16.10.2010
On Intuition
No. 3 2010 July/September
Yuri Dubinin

Ambassador Extraordinary and Plenipotentiary of the Russian Federation. In 1994-1999, he was Deputy Foreign Minister of the Russian Federation.

A Tip for Successful Diplomacy

The classical way to resolve problems that emerge in practical diplomacy is to bring together a number of well-known operations. One should gather more information, check and verify it and then analyze it as thoroughly as possible. Next one should forecast how events could develop, map out one or several options for action and… well, act. The question is, however, whether this formula embraces the entire complexity of circumstances that a diplomat has to deal with. Obviously the answer is no. What can help a diplomat then? Let us look at a tip offered by a diplomatic pundit like Soviet Foreign Minister Andrei Gromyko.

“At any meeting, be it multilateral or bilateral, a good old invisible ‘advisor’ like political intuition also has a role to play,” he writes. “Intuition cannot be expressed in any strict formulas. Professional training and experience are its friends.” This quality is enigmatic, the way enigmatic elements are present in the work of an artist or any other person engaged in creative activities, Gromyko writes. It might seem that people engaged in the same creative profession do the same things as they paint or sculpt or write stories, yet the results they get are different. While one of them is admired, others may be scorned.

Items —

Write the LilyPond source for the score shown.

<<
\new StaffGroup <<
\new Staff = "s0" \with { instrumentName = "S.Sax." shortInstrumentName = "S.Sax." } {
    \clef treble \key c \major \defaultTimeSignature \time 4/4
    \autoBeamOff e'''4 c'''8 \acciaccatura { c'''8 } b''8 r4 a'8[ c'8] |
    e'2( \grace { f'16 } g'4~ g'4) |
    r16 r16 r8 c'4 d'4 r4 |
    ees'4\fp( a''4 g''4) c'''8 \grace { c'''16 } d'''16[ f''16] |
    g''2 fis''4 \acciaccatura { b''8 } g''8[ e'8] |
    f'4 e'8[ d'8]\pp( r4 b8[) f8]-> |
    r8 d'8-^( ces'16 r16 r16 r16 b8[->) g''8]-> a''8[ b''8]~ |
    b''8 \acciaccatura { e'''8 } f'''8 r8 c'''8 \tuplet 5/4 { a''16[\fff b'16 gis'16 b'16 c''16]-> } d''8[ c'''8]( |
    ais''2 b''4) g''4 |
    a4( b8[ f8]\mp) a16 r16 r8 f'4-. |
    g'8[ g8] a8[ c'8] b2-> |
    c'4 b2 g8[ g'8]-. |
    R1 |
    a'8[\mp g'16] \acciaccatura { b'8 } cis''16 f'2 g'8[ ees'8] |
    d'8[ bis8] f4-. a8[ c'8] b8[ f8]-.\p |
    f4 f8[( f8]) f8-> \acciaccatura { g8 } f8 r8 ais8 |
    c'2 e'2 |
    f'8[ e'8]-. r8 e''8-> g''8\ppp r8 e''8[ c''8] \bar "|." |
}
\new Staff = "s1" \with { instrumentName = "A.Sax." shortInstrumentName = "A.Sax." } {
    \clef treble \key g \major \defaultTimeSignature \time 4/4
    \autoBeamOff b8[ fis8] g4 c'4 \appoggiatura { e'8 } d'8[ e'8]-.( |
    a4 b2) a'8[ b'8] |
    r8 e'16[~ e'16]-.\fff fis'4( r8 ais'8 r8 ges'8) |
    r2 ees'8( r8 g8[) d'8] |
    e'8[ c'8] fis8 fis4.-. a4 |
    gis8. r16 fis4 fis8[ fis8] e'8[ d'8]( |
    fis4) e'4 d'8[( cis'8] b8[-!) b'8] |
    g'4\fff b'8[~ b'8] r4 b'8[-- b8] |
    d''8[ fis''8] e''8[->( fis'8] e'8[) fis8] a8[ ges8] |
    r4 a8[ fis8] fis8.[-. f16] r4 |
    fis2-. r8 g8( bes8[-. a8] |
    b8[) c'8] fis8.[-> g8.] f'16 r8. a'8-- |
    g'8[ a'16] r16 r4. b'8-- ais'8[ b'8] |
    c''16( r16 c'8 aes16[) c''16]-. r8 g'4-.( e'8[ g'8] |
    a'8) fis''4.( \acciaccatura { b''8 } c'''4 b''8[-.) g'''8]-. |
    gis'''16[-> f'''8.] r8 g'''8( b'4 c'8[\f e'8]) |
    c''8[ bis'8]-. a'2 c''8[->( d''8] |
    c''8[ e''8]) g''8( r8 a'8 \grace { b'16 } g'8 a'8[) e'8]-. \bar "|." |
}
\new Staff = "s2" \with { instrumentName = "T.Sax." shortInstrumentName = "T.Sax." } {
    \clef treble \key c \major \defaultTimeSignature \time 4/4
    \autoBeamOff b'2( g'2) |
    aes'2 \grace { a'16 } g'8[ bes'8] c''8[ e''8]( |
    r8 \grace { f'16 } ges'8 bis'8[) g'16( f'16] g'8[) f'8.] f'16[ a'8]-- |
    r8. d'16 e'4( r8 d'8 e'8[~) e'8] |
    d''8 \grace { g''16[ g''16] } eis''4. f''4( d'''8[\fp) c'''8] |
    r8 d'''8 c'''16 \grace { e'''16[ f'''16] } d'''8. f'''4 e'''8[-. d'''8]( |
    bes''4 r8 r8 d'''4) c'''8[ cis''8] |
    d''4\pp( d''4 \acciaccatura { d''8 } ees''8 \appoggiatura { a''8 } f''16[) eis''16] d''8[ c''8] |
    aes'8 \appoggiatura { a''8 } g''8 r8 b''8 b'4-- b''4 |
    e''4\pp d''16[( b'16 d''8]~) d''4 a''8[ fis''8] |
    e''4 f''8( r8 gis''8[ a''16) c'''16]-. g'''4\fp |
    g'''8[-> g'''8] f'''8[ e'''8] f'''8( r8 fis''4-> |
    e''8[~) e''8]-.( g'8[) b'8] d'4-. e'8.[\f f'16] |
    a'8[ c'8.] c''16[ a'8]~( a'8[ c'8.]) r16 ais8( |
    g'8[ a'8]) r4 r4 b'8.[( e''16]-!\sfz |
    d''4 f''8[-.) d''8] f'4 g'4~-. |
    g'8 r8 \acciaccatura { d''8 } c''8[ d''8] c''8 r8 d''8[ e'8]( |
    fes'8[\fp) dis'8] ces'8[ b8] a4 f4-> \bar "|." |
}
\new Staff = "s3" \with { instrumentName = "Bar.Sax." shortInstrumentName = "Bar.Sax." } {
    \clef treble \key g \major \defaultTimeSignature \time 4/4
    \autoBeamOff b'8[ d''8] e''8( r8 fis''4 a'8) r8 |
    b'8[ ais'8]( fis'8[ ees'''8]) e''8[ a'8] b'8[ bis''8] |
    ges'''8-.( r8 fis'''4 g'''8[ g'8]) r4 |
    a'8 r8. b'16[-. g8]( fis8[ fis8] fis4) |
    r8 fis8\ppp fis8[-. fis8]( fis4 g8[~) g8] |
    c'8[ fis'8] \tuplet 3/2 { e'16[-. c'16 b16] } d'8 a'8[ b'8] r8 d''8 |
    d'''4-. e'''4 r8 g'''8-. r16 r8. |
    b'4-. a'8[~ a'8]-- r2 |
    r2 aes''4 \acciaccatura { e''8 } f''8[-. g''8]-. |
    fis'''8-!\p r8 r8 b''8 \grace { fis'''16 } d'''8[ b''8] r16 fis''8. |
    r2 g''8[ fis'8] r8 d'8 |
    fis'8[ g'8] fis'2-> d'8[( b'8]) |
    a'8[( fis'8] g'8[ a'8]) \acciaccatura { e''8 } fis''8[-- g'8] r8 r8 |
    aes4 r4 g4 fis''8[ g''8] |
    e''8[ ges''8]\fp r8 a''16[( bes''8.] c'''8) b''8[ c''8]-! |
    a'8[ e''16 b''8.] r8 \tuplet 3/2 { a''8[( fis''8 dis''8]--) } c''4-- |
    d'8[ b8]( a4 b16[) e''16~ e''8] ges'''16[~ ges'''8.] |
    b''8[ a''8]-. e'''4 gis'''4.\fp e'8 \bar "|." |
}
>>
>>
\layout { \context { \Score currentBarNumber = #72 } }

Required work —
A) In the diplomacy article, copy the passage from "Ambassador Extraordinary and" up to and including "Minister Andrei Gromyko.".
B) Decide whether each statement agrees with the diplomacy article, answering yes or no and quoting the words that settle it: (i) Yuri Dubinin served as Deputy Foreign Minister of the Russian Federation from 1994 to 1999. (ii) The classical formula for resolving diplomatic problems covers the entire complexity of a diplomat's circumstances. (iii) Gromyko holds that intuition can be expressed in strict formulas.
C) According to Gromyko in the diplomacy article, what are the friends of intuition?

Exercise solutions —
A)
Ambassador Extraordinary and Plenipotentiary of the Russian Federation. In 1994-1999, he was Deputy Foreign Minister of the Russian Federation.

A Tip for Successful Diplomacy

The classical way to resolve problems that emerge in practical diplomacy is to bring together a number of well-known operations. One should gather more information, check and verify it and then analyze it as thoroughly as possible. Next one should forecast how events could develop, map out one or several options for action and… well, act. The question is, however, whether this formula embraces the entire complexity of circumstances that a diplomat has to deal with. Obviously the answer is no. What can help a diplomat then? Let us look at a tip offered by a diplomatic pundit like Soviet Foreign Minister Andrei Gromyko.

B)
(i) Yes: "In 1994-1999, he was Deputy Foreign Minister of the Russian Federation."
(ii) No: "Obviously the answer is no."
(iii) No: "Intuition cannot be expressed in any strict formulas."

C) Professional training and experience.